Zur Begründung hieß es im Beschluss der Bürgerschaft: "Es gibt nichts Wichtigeres als Frieden auf unserer Erde. Durch den Überfall Russlands auf die Ukraine haben die Menschen in unserem Land Angst vor einem 3. Weltkrieg. Dieser könnte sehr schnell zu einer nuklearen Katastrophe führen." Man wolle helfen, dass die Kriegsparteien endlich an den Verhandlungstisch kommen.
Friedensgespräche gelten allerdings mehr als acht Monate nach Beginn des russischen Angriffs auf die Ukraine derzeit als unrealistisch. Erst Anfang Oktober hatte die Ukraine per Dekret Verhandlungen mit dem Russlands Präsident Wladimir Putin verboten.
Fehlende Verbandskompetenz?
Vom Innenministerium in Schwetrin hieß es nun: "Kommunen besitzen kein allgemeinpolitisches Mandat, so dass ihnen diesbezügliche Erklärungen verwehrt sind. Dies gilt auch angesichts des Kriegs in der Ukraine und der Energiekrise." Die Stadt soll zur Klärung beitragen. Dabei gehe es sowohl um den genauen Inhalt des Beschlusses, als auch um eine Einschätzung der Rechtmäßigkeit. Nach Vorliegen dieser Informationen könne dann eine weitere Bewertung erfolgen.
"Sollte sich dabei die fehlende Verbandskompetenz feststellen lassen, wird das Innenministerium die Hansestadt Stralsund darauf hinweisen und sie zur künftigen Beachtung ihrer Verbandskompetenz auffordern", teilte eine Sprecherin des Innenministeriums mit. Zu berücksichtigen sei dabei, ob der Beschluss etwa auch rechtliche Verpflichtungen für die Stadt begründe.
Ein Sprecher der Stadt schrieb auf Anfrage: "Sofern das Innenministerium wegen einer Sachverhaltsaufklärung auf die Hansestadt zukommt, wird die Stadt dem selbstverständlich nachkommen und vom Innenministerium gestellte Fragen beantworten."

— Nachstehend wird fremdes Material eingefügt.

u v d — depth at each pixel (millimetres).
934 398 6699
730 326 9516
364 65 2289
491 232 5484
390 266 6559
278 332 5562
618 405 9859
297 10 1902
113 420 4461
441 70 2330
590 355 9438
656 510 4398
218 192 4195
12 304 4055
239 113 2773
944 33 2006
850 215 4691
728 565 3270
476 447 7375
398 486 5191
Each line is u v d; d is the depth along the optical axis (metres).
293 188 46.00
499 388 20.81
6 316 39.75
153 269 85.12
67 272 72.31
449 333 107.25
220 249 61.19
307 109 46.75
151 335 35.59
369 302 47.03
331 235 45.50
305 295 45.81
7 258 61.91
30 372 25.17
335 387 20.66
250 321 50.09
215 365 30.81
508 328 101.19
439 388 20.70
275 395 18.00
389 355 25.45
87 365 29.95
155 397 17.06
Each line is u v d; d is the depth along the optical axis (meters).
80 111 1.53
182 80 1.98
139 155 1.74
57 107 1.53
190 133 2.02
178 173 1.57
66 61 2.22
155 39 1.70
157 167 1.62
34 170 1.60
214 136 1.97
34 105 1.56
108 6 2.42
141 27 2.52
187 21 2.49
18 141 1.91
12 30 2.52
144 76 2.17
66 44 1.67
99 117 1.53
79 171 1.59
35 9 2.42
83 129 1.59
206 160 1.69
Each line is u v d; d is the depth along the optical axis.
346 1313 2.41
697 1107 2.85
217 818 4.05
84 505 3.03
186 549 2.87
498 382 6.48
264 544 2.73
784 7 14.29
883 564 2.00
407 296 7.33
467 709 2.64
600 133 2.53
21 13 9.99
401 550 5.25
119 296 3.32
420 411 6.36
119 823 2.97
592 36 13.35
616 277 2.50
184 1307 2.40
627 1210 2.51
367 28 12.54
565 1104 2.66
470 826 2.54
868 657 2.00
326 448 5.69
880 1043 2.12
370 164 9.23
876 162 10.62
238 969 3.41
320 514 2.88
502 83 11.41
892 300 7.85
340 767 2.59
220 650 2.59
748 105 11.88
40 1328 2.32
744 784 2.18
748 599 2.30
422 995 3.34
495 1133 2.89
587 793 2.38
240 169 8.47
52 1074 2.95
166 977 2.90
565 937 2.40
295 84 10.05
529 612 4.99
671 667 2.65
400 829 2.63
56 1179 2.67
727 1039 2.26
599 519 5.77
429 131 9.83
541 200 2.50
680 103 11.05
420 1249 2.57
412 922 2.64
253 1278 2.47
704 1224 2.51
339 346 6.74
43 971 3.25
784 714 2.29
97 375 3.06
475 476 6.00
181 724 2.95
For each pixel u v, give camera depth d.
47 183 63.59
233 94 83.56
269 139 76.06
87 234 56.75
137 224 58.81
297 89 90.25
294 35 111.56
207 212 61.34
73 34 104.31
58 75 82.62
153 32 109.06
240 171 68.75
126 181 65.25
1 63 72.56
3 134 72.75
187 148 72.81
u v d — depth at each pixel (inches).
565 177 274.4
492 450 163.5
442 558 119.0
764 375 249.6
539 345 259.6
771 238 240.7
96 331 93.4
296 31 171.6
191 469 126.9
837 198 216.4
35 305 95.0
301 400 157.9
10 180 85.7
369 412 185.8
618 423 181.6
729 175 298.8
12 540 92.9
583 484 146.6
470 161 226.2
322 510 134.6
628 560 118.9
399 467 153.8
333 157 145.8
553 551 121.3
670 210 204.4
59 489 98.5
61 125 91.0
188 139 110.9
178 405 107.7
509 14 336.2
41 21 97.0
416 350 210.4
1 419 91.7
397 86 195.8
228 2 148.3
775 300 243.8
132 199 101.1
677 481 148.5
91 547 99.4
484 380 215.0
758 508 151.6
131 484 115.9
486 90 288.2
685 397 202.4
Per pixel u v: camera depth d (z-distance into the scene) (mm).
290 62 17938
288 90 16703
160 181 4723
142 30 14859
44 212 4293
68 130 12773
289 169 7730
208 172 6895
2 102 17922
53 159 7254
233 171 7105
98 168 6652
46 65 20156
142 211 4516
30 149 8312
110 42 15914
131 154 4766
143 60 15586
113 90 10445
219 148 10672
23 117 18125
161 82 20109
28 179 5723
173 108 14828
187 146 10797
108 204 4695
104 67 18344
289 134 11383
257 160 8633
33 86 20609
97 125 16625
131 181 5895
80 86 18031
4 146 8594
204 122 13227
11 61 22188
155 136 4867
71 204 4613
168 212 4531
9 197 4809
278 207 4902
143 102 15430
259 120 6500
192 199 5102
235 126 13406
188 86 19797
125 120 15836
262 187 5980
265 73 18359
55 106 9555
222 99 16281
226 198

In dem Beschluss war auf den Stralsunder Frieden von 1370 und einen Besuch Olof Palmes 1984 verwiesen worden. Damals sei es um die Schaffung eines atomwaffenfreien Sperrgürtels in Mitteleuropa gegangen. Im Jahr 1370 wurde in Stralsund ein Ausgleich zwischen dem dänischen König Waldemar IV. und den Städten der Hanse gefunden.